**Action item:**
Give back exactly the lines of the material below that start at the line containing "# 长短期记忆和其他门控 RNN" and end at the line containing "包含所有 LSTM 细胞的输出。", and no others.

**Supplied material:**

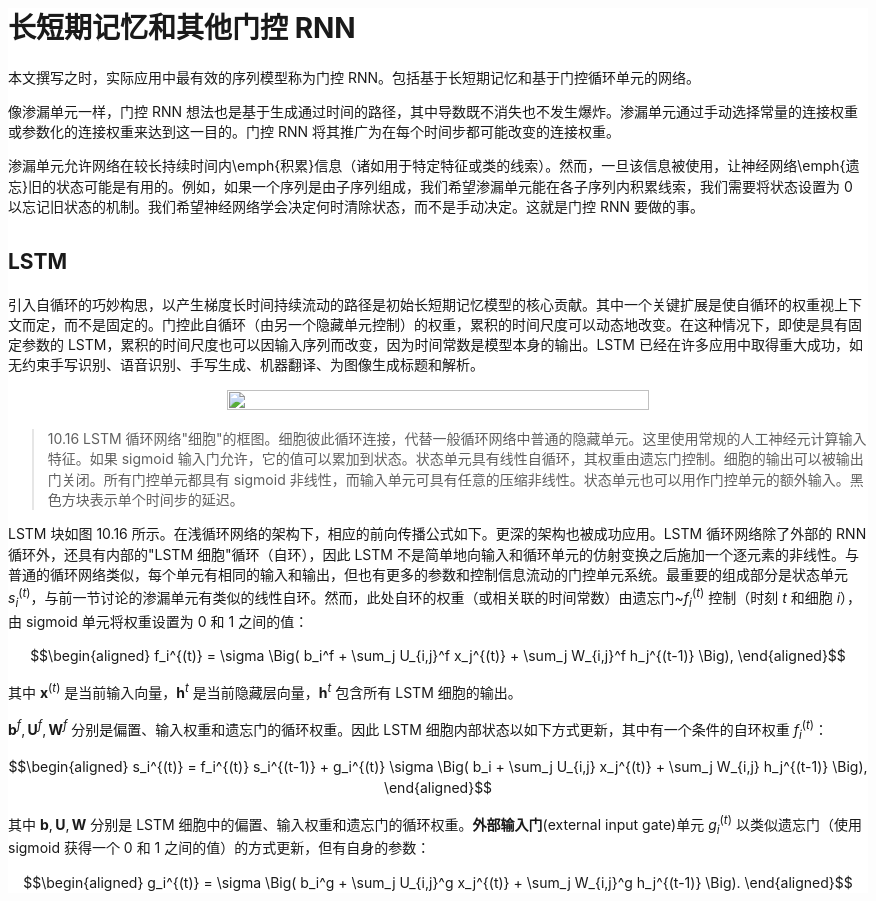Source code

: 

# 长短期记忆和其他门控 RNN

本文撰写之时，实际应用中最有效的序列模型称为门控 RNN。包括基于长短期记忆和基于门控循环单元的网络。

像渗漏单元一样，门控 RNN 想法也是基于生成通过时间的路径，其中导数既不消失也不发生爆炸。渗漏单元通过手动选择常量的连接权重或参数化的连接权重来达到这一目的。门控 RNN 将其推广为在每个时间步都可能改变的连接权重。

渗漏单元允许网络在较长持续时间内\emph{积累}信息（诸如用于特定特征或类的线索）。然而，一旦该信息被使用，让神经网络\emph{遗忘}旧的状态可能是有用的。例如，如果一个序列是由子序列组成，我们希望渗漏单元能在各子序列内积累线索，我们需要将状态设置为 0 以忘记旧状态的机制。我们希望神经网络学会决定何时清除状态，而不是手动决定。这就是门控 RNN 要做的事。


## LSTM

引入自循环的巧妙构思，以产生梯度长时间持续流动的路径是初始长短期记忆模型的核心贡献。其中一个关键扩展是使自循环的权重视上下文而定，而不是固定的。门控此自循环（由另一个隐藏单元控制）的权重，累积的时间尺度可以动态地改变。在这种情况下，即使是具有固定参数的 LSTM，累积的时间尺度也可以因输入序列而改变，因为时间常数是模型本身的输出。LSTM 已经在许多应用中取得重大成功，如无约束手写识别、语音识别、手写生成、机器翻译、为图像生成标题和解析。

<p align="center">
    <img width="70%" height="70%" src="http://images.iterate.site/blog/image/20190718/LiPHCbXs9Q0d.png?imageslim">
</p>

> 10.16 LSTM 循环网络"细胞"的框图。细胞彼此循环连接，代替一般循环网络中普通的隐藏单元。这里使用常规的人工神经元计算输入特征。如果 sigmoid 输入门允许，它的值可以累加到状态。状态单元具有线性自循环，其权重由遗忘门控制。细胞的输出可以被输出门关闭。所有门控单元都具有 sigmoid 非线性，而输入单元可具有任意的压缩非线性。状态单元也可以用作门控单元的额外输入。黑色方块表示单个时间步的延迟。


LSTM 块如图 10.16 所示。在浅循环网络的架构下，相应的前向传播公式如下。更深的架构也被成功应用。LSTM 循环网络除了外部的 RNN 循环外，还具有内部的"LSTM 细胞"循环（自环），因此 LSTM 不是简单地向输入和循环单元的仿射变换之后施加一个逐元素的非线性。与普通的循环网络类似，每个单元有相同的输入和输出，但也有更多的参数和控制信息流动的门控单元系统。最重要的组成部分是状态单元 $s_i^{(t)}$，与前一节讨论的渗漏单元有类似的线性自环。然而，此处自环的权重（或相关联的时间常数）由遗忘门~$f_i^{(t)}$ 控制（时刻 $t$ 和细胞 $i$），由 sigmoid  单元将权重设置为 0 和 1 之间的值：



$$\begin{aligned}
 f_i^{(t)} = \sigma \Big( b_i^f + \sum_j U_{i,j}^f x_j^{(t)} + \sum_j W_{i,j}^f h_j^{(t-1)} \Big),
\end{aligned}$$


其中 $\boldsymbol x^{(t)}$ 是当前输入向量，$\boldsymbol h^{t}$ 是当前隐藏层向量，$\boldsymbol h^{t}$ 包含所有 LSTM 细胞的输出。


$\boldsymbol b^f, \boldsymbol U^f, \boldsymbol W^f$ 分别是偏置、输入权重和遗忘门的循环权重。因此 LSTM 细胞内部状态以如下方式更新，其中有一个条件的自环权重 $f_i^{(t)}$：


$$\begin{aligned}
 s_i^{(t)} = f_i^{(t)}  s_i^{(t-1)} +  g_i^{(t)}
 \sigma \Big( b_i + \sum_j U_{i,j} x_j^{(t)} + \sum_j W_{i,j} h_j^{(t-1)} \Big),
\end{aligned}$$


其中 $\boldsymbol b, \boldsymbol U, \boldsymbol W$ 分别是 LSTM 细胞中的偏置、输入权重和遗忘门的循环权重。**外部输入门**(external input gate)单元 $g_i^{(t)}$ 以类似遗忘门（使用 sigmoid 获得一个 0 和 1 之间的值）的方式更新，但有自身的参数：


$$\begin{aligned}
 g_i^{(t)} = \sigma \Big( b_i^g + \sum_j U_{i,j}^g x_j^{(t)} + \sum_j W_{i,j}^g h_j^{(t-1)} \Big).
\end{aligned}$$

**Output of the task:**
# 长短期记忆和其他门控 RNN

本文撰写之时，实际应用中最有效的序列模型称为门控 RNN。包括基于长短期记忆和基于门控循环单元的网络。

像渗漏单元一样，门控 RNN 想法也是基于生成通过时间的路径，其中导数既不消失也不发生爆炸。渗漏单元通过手动选择常量的连接权重或参数化的连接权重来达到这一目的。门控 RNN 将其推广为在每个时间步都可能改变的连接权重。

渗漏单元允许网络在较长持续时间内\emph{积累}信息（诸如用于特定特征或类的线索）。然而，一旦该信息被使用，让神经网络\emph{遗忘}旧的状态可能是有用的。例如，如果一个序列是由子序列组成，我们希望渗漏单元能在各子序列内积累线索，我们需要将状态设置为 0 以忘记旧状态的机制。我们希望神经网络学会决定何时清除状态，而不是手动决定。这就是门控 RNN 要做的事。


## LSTM

引入自循环的巧妙构思，以产生梯度长时间持续流动的路径是初始长短期记忆模型的核心贡献。其中一个关键扩展是使自循环的权重视上下文而定，而不是固定的。门控此自循环（由另一个隐藏单元控制）的权重，累积的时间尺度可以动态地改变。在这种情况下，即使是具有固定参数的 LSTM，累积的时间尺度也可以因输入序列而改变，因为时间常数是模型本身的输出。LSTM 已经在许多应用中取得重大成功，如无约束手写识别、语音识别、手写生成、机器翻译、为图像生成标题和解析。

<p align="center">
    <img width="70%" height="70%" src="http://images.iterate.site/blog/image/20190718/LiPHCbXs9Q0d.png?imageslim">
</p>

> 10.16 LSTM 循环网络"细胞"的框图。细胞彼此循环连接，代替一般循环网络中普通的隐藏单元。这里使用常规的人工神经元计算输入特征。如果 sigmoid 输入门允许，它的值可以累加到状态。状态单元具有线性自循环，其权重由遗忘门控制。细胞的输出可以被输出门关闭。所有门控单元都具有 sigmoid 非线性，而输入单元可具有任意的压缩非线性。状态单元也可以用作门控单元的额外输入。黑色方块表示单个时间步的延迟。


LSTM 块如图 10.16 所示。在浅循环网络的架构下，相应的前向传播公式如下。更深的架构也被成功应用。LSTM 循环网络除了外部的 RNN 循环外，还具有内部的"LSTM 细胞"循环（自环），因此 LSTM 不是简单地向输入和循环单元的仿射变换之后施加一个逐元素的非线性。与普通的循环网络类似，每个单元有相同的输入和输出，但也有更多的参数和控制信息流动的门控单元系统。最重要的组成部分是状态单元 $s_i^{(t)}$，与前一节讨论的渗漏单元有类似的线性自环。然而，此处自环的权重（或相关联的时间常数）由遗忘门~$f_i^{(t)}$ 控制（时刻 $t$ 和细胞 $i$），由 sigmoid  单元将权重设置为 0 和 1 之间的值：



$$\begin{aligned}
 f_i^{(t)} = \sigma \Big( b_i^f + \sum_j U_{i,j}^f x_j^{(t)} + \sum_j W_{i,j}^f h_j^{(t-1)} \Big),
\end{aligned}$$


其中 $\boldsymbol x^{(t)}$ 是当前输入向量，$\boldsymbol h^{t}$ 是当前隐藏层向量，$\boldsymbol h^{t}$ 包含所有 LSTM 细胞的输出。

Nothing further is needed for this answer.